Effects of Preischemic Hyperglycemia on Brain Damage Incurred by Rats Subjected to 2.5 or5 Minutes of Forebrain Ischemia

Abstract
Background and Purpose The objective of this study was to explore whether preischemic hyperglycemia, which is known to aggravate brain damage due to transient global or forebrain ischemia of intermediate duration (10 to 20 minutes), increases the density of selective neuronal necrosis, as observed primarily in the CA1 sector of the hippocampus after brief periods of forebrain ischemia in rats (2.5 and 5 minutes). Methods Anesthetized rats were subjected to two-vessel forebrain ischemia of 2.5- or 5-minute duration. Normoglycemic or hyperglycemic rats were either allowed a recovery period of 7 days for histopathological evaluation of neuronal necrosis in the hippocampus, isocortex, thalamus, and substantia nigra or were used for recording of extracellular concentrations of Ca 2+ ([Ca 2+ ] e ), K + , or H + , together with the direct current (DC) potential. Results Ischemia of 2.5- or 5-minute duration gave rise to similar damage in the CA1 sector of the hippocampus in normoglycemic and hyperglycemic groups (10% to 15% and 20% to 30% of the total population, respectively).

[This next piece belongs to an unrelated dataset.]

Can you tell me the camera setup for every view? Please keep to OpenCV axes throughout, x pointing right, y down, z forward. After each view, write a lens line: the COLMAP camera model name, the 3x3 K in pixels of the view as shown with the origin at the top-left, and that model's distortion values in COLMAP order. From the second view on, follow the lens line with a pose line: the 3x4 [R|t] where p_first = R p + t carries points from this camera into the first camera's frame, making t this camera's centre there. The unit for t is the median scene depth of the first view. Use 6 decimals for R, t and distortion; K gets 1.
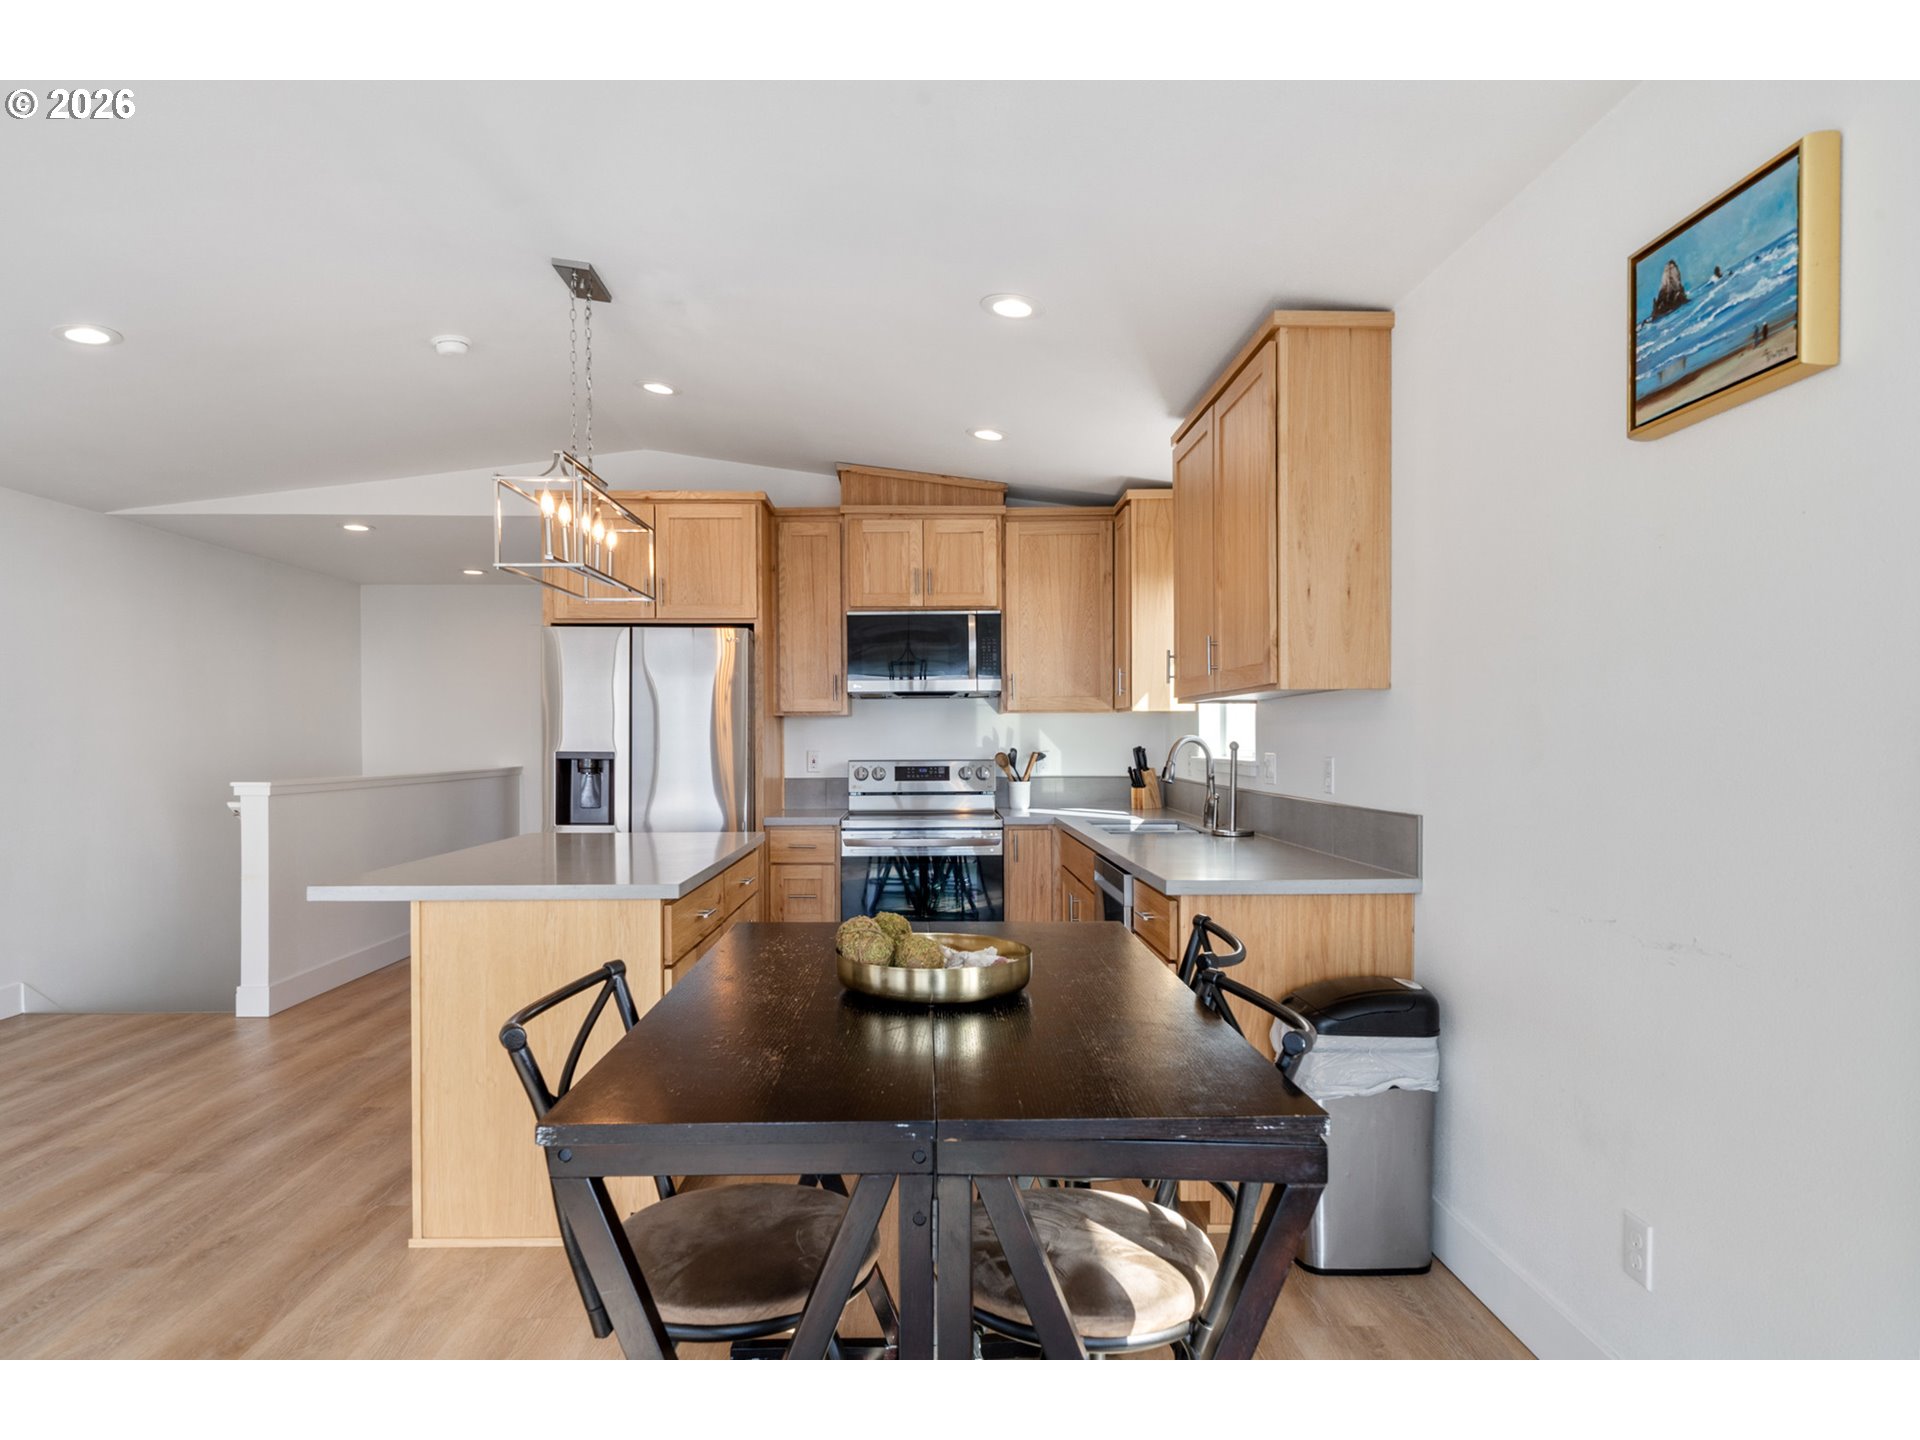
lens RADIAL K [[1331.6, 0, 952.6], [0, 1331.6, 748.4], [0, 0, 1]] dist [-0.002670, -0.001446]
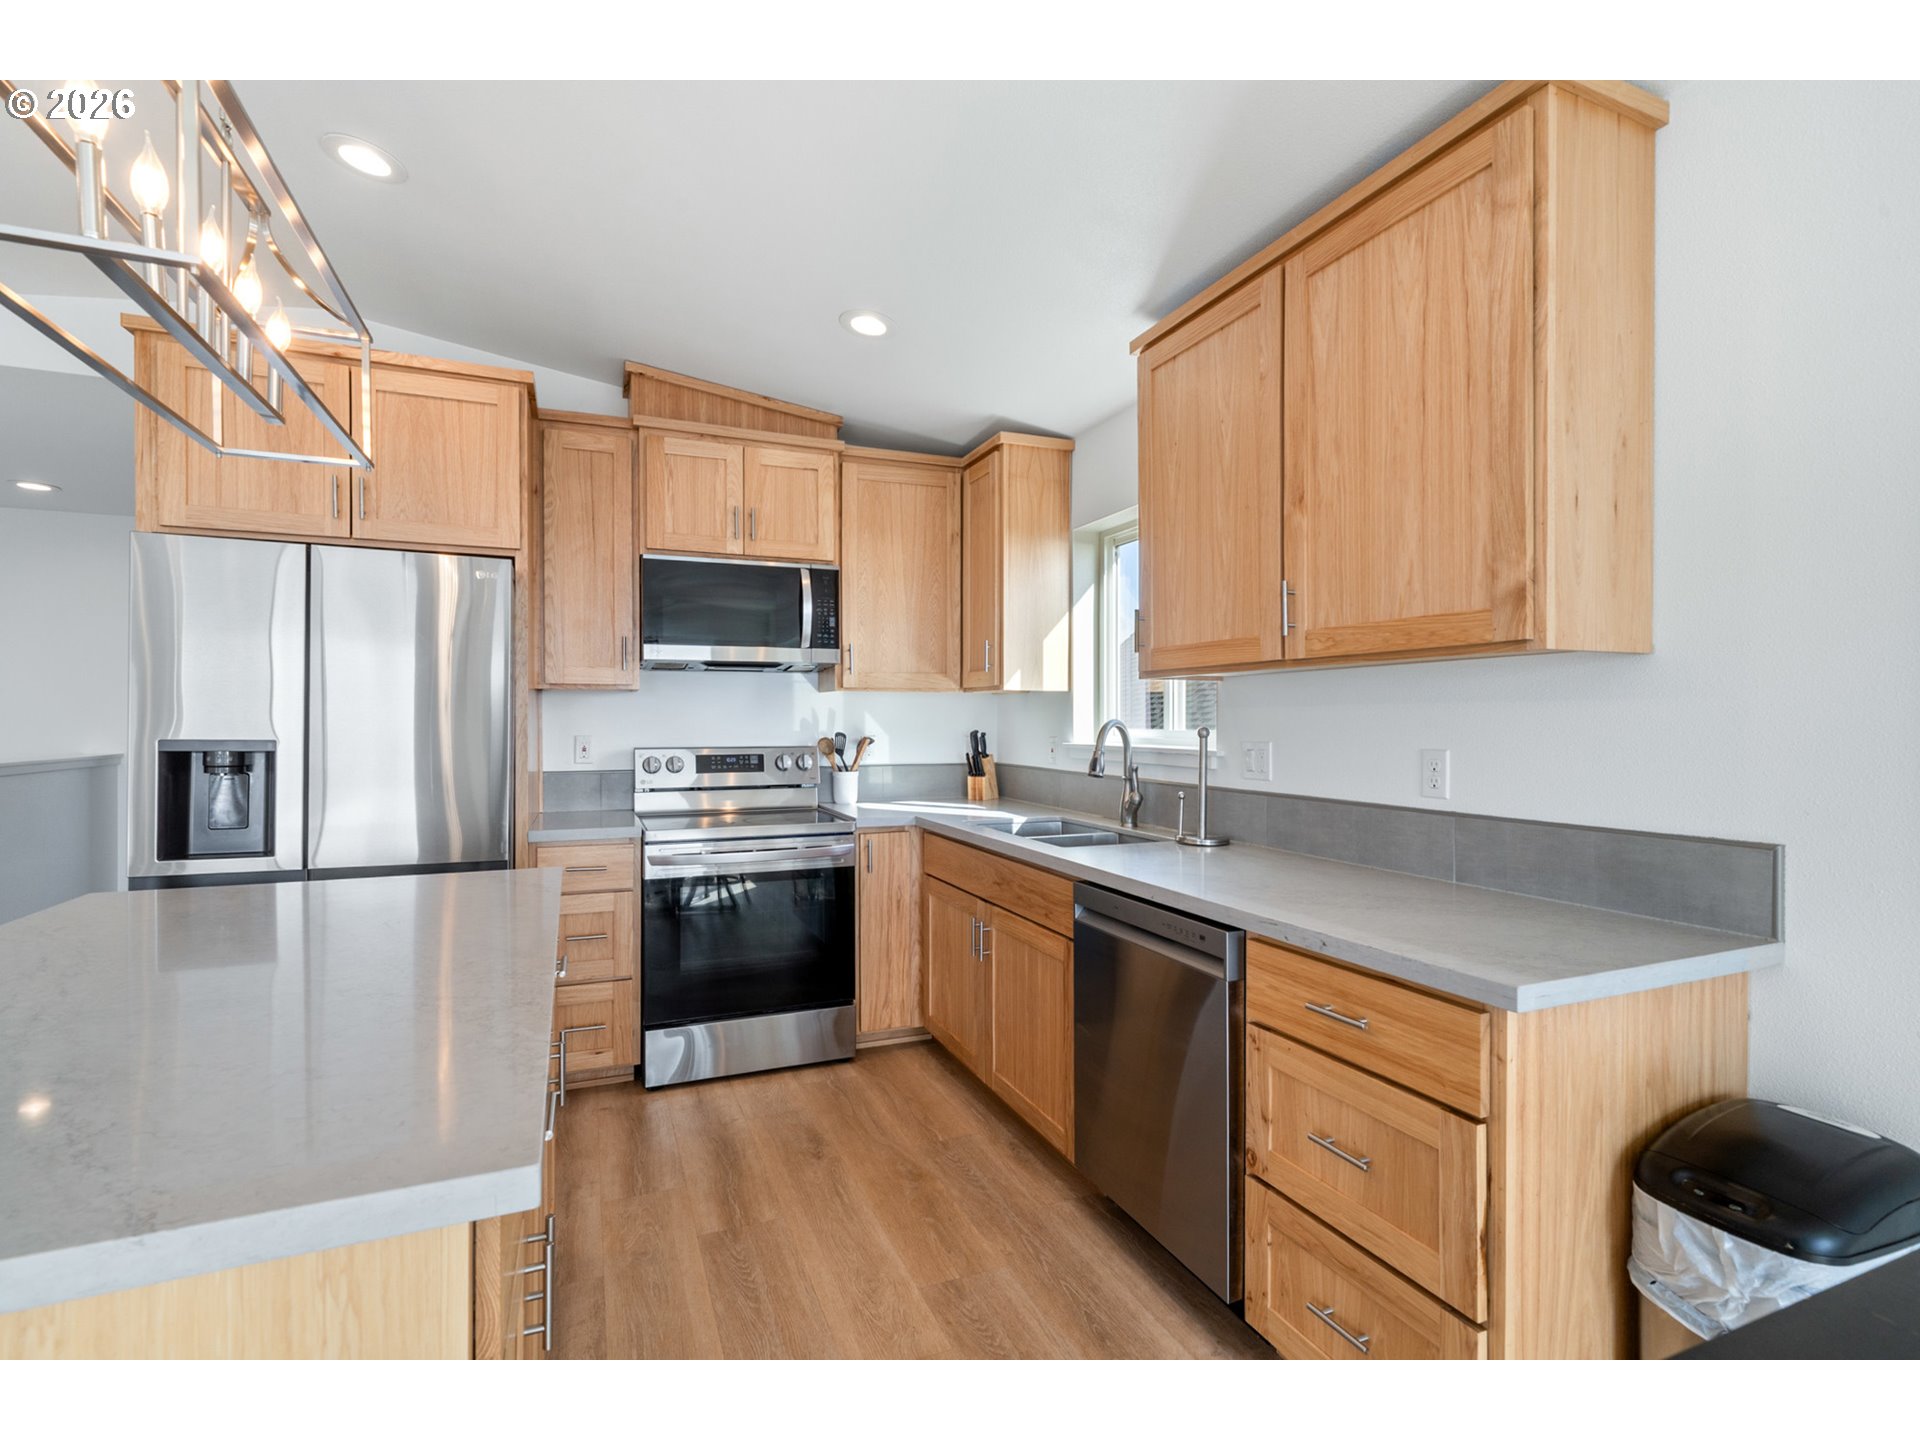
lens RADIAL K [[921.1, 0, 956.4], [0, 921.1, 723.7], [0, 0, 1]] dist [-0.002095, 0.000039]
pose [[0.922098, 0.003899, 0.386937, -0.117320], [-0.002446, 0.999988, -0.004247, -0.003678], [-0.386949, 0.002970, 0.922096, 0.443122]]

However, in hyperglycemic animals subjected to 2.5 minutes of ischemia, CA1 neurons never depolarized and [Ca 2+ ] e did not decrease. In the 5-minute groups, the total period of depolarization was 2 to 3 minutes shorter in hyperglycemic than in normoglycemic groups. This fact and results showing neocortical, thalamic, and substantia nigra damage in hyperglycemic animals after 5 minutes of ischemia demonstrate that although hyperglycemia delays the onset of ischemic depolarization and hastens repolarization and extrusion of Ca 2+ , it aggravates neuronal damage due to ischemia. Conclusions These results reinforce the concept that hyperglycemia exaggerates brain damage due to transient ischemia and prove that this exaggeration is observed at the neuronal level. The results also suggest that the concept of the duration of an ischemic transient should be qualified, particularly if ischemia is brief, ie, <10 minutes in duration.